In determining a motion seeking permission to file a late claim, the Court must
consider the following six enumerated factors listed in Court of Claims Act
§10(6): (1) whether the delay in filing was excusable; (2) whether the
State had notice of the essential facts constituting the claim; (3) whether the
State had an opportunity to investigate the circumstances underlying the claim;
(4) whether the failure to file or serve a timely claim or serve a timely notice
of intention resulted in substantial prejudice to the State; (5) whether the
movant has another available remedy; and (6) whether the claim appears to be
meritorious. The Court in the exercise of its discretion balances these
factors, and, as a general rule, the presence or absence of any one factor is
not dispositive (Bay Terrace Coop. Section IV v New York State
Employees’ Retirement System Policemen’s and Firemen’s
Retirement System, 55 NY2d 979).
Movant states that he is not a lawyer and, therefore, the delay is excusable.

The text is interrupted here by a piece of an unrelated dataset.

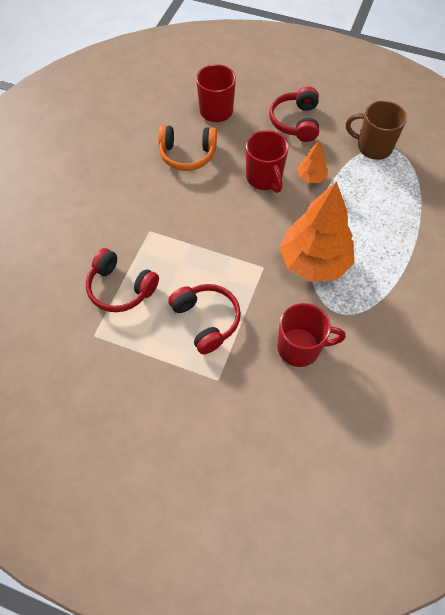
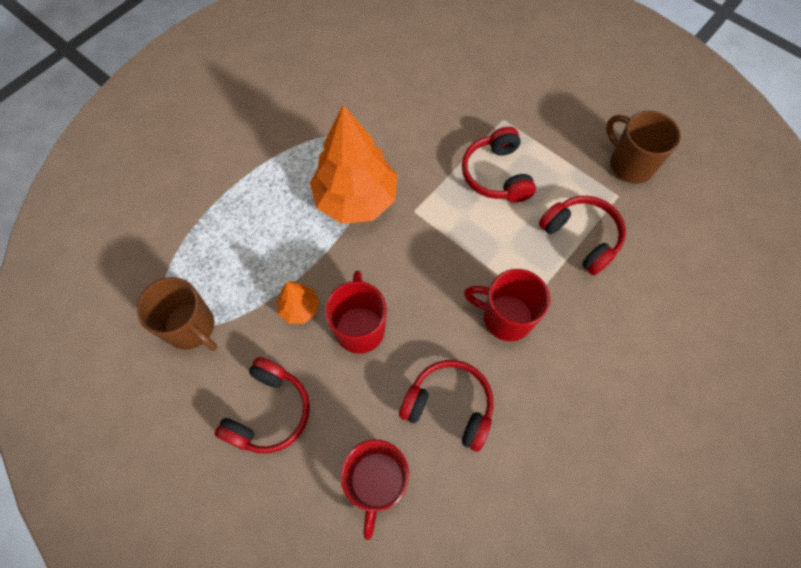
camera: 160 degrees left, 5 degrees up
(86, 370) = (629, 164): none -> brown mug
(187, 154) = (449, 406): orange headphones -> red headphones
(300, 348) = (414, 122): red mug -> red mug (505, 317)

In addition, he states that he was incarcerated for the first 50 days after the
claim arose on unrelated charges. Movant’s excuse amounts to ignorance of
the law which is not excusable (Matter of Sandlin v State of New York,
294 AD2d 723).
The second, third and fourth factors (notice of the essential facts
constituting the claim; an opportunity to investigate the circumstances
underlying the claim; and whether the delay resulted in substantial prejudice to
the State) are related. The Court will consider these factors together.
Movant brought a writ of habeas corpus against the State while he was
incarcerated at the Suffolk County Jail and an Assistant Attorney General
appeared in the matter. The writ demanded that movant be credited with jail
time toward his parole. Given that this case will be determined by documents
and transcripts, the Court finds that the defendant has a reasonable opportunity
to investigate and that it will not be substantially prejudiced. Accordingly,
these factors favor movant.
The Court finds that movant has no other available remedy.

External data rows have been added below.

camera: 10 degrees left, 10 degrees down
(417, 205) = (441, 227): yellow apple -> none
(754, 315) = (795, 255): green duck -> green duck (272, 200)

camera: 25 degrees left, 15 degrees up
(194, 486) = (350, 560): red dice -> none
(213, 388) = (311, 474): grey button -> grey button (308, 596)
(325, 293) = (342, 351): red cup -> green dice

While the presence or absence of any one factor is not dispositive, (see
Bay Terrace Coop. Section IV v New York State Employees’ Retirement
System Policemen’s and Firemen’s Retirement System, 55 NY2d
979), the most critical factor is the apparent merit of the proposed claim. A
movant need only establish that the proposed claim is not patently groundless,
frivolous or legally defective and there is reasonable cause to believe that a
valid cause of action exists (Matter of Santana v New York State Thruway
Auth., 92 Misc 2d 1). If a movant cannot meet this low threshold and the
claim is patently without merit it would be meaningless and futile for the Court
to grant the application even if all the other factors in the Court of Claims
Act § 10(6) weighed in favor of the movant’s request.
In reviewing the parties’ papers, it appears that movant has failed to
show merit. Defendant produces an affirmation of a witness who explains that
movant should not have been released and that he was not credited with the jail
time while he was incarcerated on local charges. Movant indicates that he was
ordered released by a Court, but offers no transcript of a proceeding or written
order directing his release. The Court finds this factor does not favor
While the majority of factors favor movant, the most important factor, merit,
does not. It would be wasteful of judicial resources and the parties’
time to allow a meritless case to proceed. Based on the foregoing, the Court
denies movant’s application to file a late claim.